D’autres lui donnent un nom simple comme les Perses qui l’appellent les Sept grandes étoiles. Enfin, d’autres encore lui donnent un nom plus original comme les Indiens (d’Inde). Ils l’appelaient la Mer d’or, ou le Pays de Galle, histoire oblige, la Harpe d’Arthur.
On retrouve malgré tout l’idée du car ou des set estelas de la Gascogne.

Le rôle de la Grande Ourse

Pour les Egyptiens, la Cuisse du Taureau [la Grande Ourse] ordonnait l’univers. elle indiquait les points cardinaux et signalaient ainsi les saisons.
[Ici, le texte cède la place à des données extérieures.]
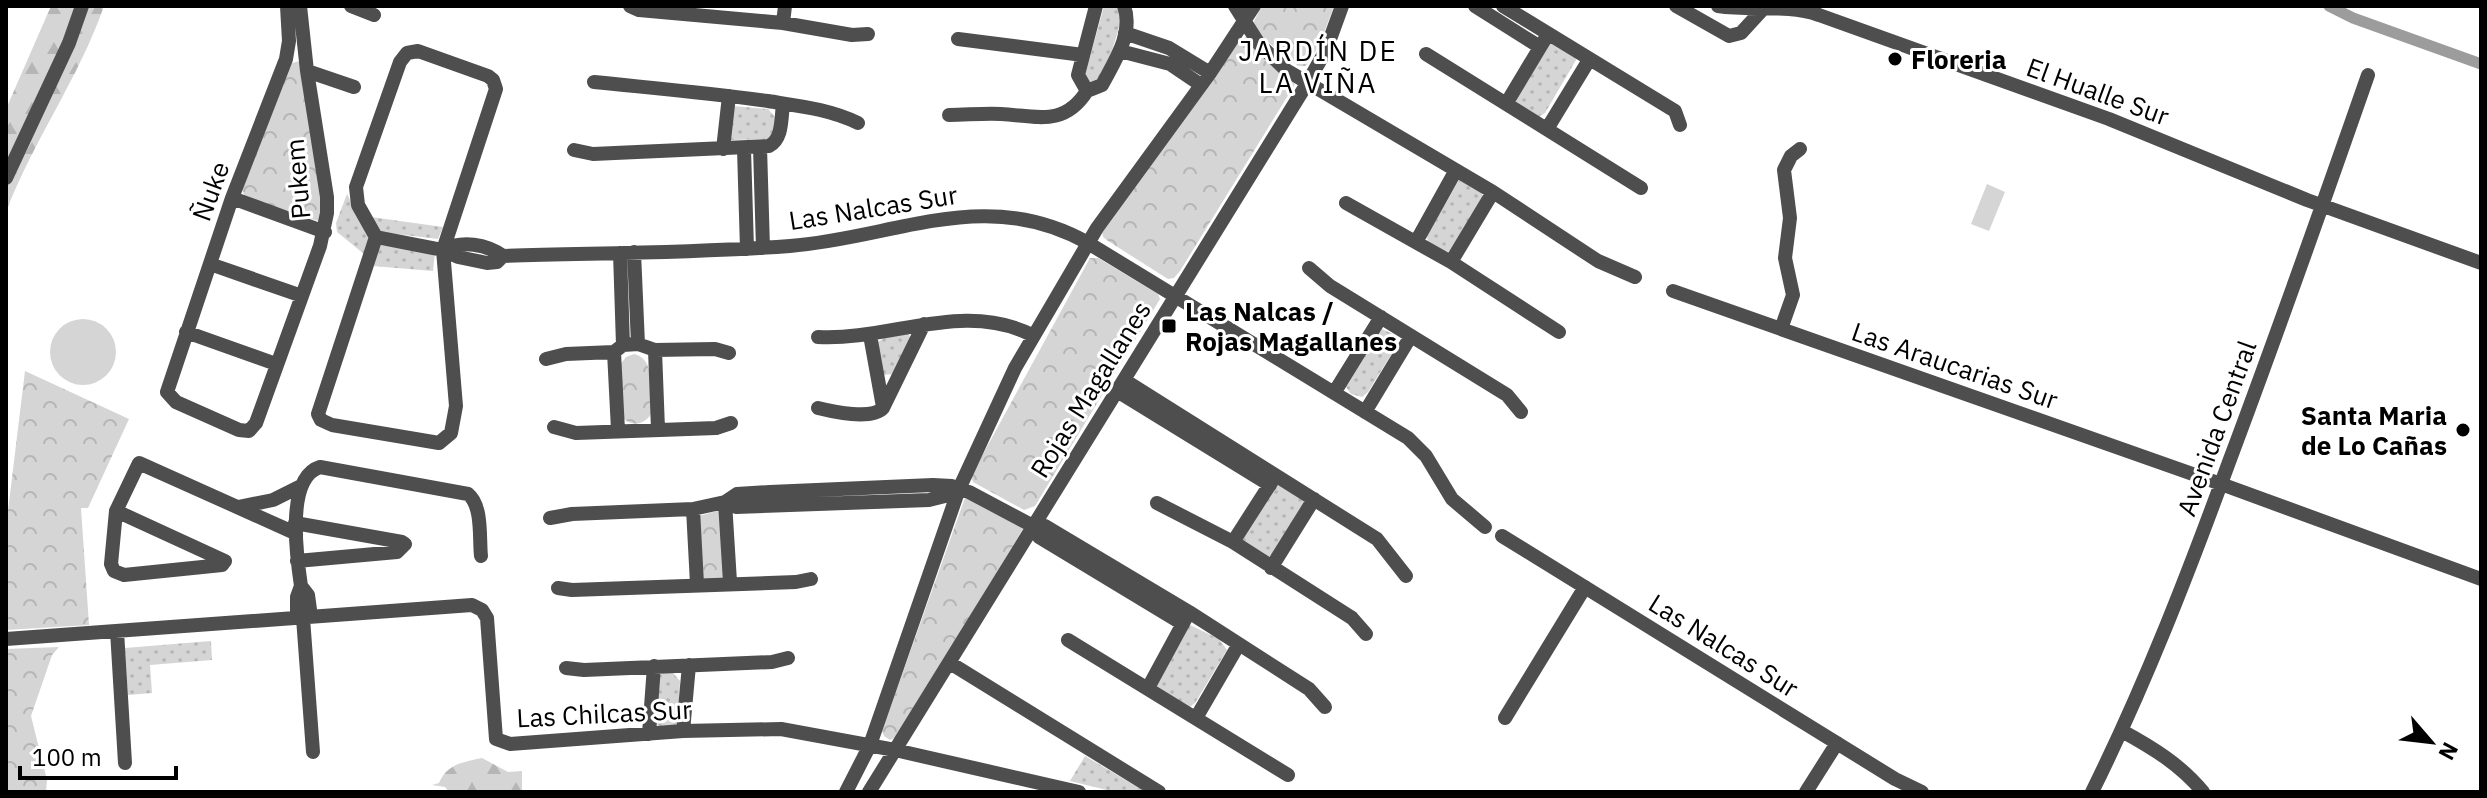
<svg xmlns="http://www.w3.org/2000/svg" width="2487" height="798" font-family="'IBM Plex Sans',sans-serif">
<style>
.grass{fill:url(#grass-dots)}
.forest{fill:url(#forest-firs)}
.park{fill:url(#park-crowns)}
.garden{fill:#d5d5d5}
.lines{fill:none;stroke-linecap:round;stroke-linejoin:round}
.canal{stroke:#9c9c9c;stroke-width:11}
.minor{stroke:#4e4e4e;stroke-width:14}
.poi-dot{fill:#000;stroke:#fff;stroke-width:3}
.labels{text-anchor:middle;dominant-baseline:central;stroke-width:6;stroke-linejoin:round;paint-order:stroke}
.poi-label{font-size:26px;font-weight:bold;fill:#000;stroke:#fff;text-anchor:start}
.street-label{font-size:26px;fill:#000;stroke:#fff}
.neighbourhood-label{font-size:28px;letter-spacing:2px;fill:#000;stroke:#fff}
</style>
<defs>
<pattern id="grass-dots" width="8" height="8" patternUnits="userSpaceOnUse" patternTransform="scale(2)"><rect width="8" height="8" fill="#d5d5d5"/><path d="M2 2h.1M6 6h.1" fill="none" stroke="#b5b5b5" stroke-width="1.8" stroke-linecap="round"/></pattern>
<pattern id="forest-firs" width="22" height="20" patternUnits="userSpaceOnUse" patternTransform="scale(2)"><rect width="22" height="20" fill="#d5d5d5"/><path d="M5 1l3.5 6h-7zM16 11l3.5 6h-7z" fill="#b5b5b5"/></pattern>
<pattern id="park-crowns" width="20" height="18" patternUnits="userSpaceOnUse" patternTransform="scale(2)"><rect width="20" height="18" fill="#d5d5d5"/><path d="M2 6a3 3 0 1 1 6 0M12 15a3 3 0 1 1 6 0" fill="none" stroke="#b5b5b5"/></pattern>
</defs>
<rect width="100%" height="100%" fill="#fff"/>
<path class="grass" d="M1104 6 1117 7 1122 18 1109 60 1095 86 1083 83Z
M1545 38 1575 56 1576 60 1545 113 1538 117 1513 103Z
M733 106 768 109 776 118 771 139 729 140Z
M1459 180 1481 191 1483 197 1451 251 1445 252 1428 242 1427 236Z
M347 194 370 238 364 254 337 232 336 223Z
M371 217 443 227 438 239 379 232Z
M379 245 435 251 433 271 373 266Z
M1382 329 1395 335 1397 345 1368 392 1362 397 1351 394 1346 387Z
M908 333 911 339 893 374 883 375 878 342 886 337Z
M1281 482 1306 503 1271 559 1242 544C1244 524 1263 492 1281 482Z
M1190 625 1219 639 1227 650 1195 703 1190 707 1156 688 1154 680Z
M211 641 212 660 150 665 152 693 128 695 125 648Z
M663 673H673L680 681 678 721 674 726 660 727 655 722 659 676Z
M1085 756 1146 792H1115L1070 781Z"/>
<path class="forest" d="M51 6H104C79 78 33 141 6 212V109Z
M482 758 508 772 522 771V792H449L445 787 432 785 439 783C447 764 463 762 482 758Z"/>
<path class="park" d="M1262 6H1334L1319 46 1306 66H1298L1255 32 1254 21Z
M1246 37 1295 84 1180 271 1174 278 1168 279 1108 241 1103 237 1102 231 1238 42Z
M304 60 321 195V222L244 196 242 188 288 64Z
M1090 258H1098L1158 294 1160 299 1035 506 1024 510 973 482 971 476Z
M634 354C657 359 650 395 651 414 644 425 632 427 623 418L620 365 626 357Z
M25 371 129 419 88 508H81L89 625 6 630V527Z
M966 495 1023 529 896 737 890 740 884 736 882 731Z
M717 511 720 512 724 574 722 578 702 580 699 516Z
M59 647 52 655 31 716 47 780 46 792H6V649Z"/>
<path class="garden" d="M1987 184 2005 192 1989 231 1971 224Z
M50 352a33 33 0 1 1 66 0a33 33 0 1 1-66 0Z"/>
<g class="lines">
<path class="canal" d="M2329 6 2353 18 2481 64"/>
<path class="minor" d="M287 6 289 41 286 59 232 198 167 392 176 402 239 430 249 431 256 423 320 246 327 213V197L307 71 300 6
M351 6 374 15
M630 6 639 10 783 23 852 35 868 34
M1235 6 1259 44 1286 70 1493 192 1598 261 1635 277
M1475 6 1540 47
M1503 6 1675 111 1680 125
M1676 6 1729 36 1741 33 1763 9
M1718 6C1751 11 1786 4 1819 15L2109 119 2307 200 2481 263
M783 23 785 6
M1125 33 1169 48 1210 73
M958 39 1083 55
M418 51 488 76 493 80 496 89 443 250 456 406 451 433 439 443 332 425 321 420 318 414 376 237 358 205 356 187 400 62 407 53Z
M1120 51 1170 64 1201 85
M1426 54 1641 188
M307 71 354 87
M594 82C652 88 710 93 768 101 799 106 829 109 858 123
M1087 91 1102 85C1114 62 1134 33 1124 6
M1087 91 1078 75 1096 6
M1506 104 1548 34
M949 115C966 115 984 113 1001 114 1037 116 1064 127 1087 91
M1547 129 1589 60
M760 147 763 248
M723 149 729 96
M744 149 747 249
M574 150 593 154 769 146C783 139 781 118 783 104
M6 178 69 43 82 6
M232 198 325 232
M1346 203 1451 262 1559 332
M376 237 443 250 458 257 487 263 497 262 503 256
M1416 242 1456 170
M443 250C462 240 486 244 503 256
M634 252 638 344
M620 253 623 345
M503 256C598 253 695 253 790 246 895 238 986 185 1088 243L1408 438 1426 456 1452 499 1485 527
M1451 262 1493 192
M210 264 302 296
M1309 268 1330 286 1507 395 1521 412
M1673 291 2221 484 2481 579
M1781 329 1793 295 1785 258 1790 218 1784 170 1791 156 1800 149
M186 332 276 364
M870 335 883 407
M818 337C890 341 963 300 1032 335
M655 350 658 429
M614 352 618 430
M546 359 566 354 614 352 623 345 638 344 655 350 715 349 729 353
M1124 380 1377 539 1406 576
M1117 391 1270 485
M1334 393 1381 317
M818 408C834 412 872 420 883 408
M883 408 924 324
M1365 412 1411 336
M554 427 576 433 716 428 731 423
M725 502 736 507 929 500 949 495 959 489
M725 502 730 582
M1157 503 1233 542 1352 618 1366 634
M238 507 273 500 301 486
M693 509 697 584
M116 511 225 561 222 565 124 575 114 571 111 564 116 511 139 463 295 533
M550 518 572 514 693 509 725 502 737 494 770 492 933 485 952 486 969 492 1033 526H1045L1055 532 1189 612 1309 689 1325 707
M295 523 402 542 405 544 397 552 297 561
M1033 526 1039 537 1183 624
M1502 536 1895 779 1922 792
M1233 542 1274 478
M1271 568 1314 499
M301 586C297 559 285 478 320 467L468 494C483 506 479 539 481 556
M558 588 572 590 796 582 811 579
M297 618V597L301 586 308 595 311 617
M303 618 313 752
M117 631 125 763
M6 639 472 605 482 610 487 618 496 739 510 744 683 731 781 729 895 750 1079 792
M1068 640 1288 775
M950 663 1159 792
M566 668 584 670 772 662 788 658
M1148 688 1187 616
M1196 718 1239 644
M1505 718 1585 587
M683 731 689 665
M2122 731C2153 748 2181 765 2203 792
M649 734 654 666
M846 792 870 745 959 489 1015 368 1097 228 1210 73 1254 6
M869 792 1308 82 1326 50 1342 6
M1806 792 1837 743
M2092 792C2145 685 2188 574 2229 462 2277 334 2323 204 2368 75"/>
</g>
<g class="poi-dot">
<circle cx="1895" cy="59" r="8"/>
<rect x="1161" y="318" width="16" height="16" rx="4"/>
<circle cx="2463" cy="430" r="8"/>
</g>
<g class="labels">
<g class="poi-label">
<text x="1911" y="59">Floreria</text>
<text x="1185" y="311">Las Nalcas /<tspan x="1185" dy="30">Rojas Magallanes</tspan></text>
<text x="2447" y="415" text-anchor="end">Santa Maria<tspan x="2447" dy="30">de Lo Cañas</tspan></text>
</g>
<g class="street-label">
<text transform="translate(2098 91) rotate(20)">El Hualle Sur</text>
<text transform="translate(297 179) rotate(-95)">Pukem</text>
<text transform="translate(210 191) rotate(-70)">Ñuke</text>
<text transform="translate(873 207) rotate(-9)">Las Nalcas Sur</text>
<text transform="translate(1955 365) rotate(19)">Las Araucarias Sur</text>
<text transform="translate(1090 389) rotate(-58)">Rojas Magallanes</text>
<text transform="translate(2216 428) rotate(-70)">Avenida Central</text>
<text transform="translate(1724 645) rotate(32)">Las Nalcas Sur</text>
<text transform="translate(604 713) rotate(-3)">Las Chilcas Sur</text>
</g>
<g class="neighbourhood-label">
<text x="1318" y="50">JARDÍN DE<tspan x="1318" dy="32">LA VIÑA</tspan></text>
</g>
</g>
<rect width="2487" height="798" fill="none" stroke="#000000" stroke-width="16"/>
<g transform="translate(2431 742) rotate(118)" stroke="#ffffff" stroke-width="6" paint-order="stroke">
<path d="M0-6L14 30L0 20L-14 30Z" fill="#000000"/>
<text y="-12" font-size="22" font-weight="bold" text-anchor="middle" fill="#000000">N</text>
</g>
<path d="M20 766v12h156v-12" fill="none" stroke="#000000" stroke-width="4"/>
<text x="32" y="766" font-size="24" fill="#000000" stroke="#ffffff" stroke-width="6" paint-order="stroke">100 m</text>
</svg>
Il est vrai qu’elle permet de trouver l’étoile polaire. Ainsi, il suffit de prolonger la ligne qui passe par les deux étoiles qui constituent le bord extérieur de la casserole. Puis, de prolonger cinq fois la distance entre les deux étoiles.
Anne-Pierre Darrées
écrit en orthographe nouvelle
Références
La Grande Ourse est une table d’orientation très pratique au printemps, Le Monde, 7 avril 2018
Contes de Gascogne, Jean-François Bladé, 1886
Condes de la Lana Gran, Felix Arnaudin, 1912
Le Petit Poucet et la Grande Ourse, Gaston Paris, 1875
Dictionnaire étymologique de la langue wallonne, Charles Grandgagnage, 1837, p. 153
À la découverte du ciel, exposition château de Mauvezin (65)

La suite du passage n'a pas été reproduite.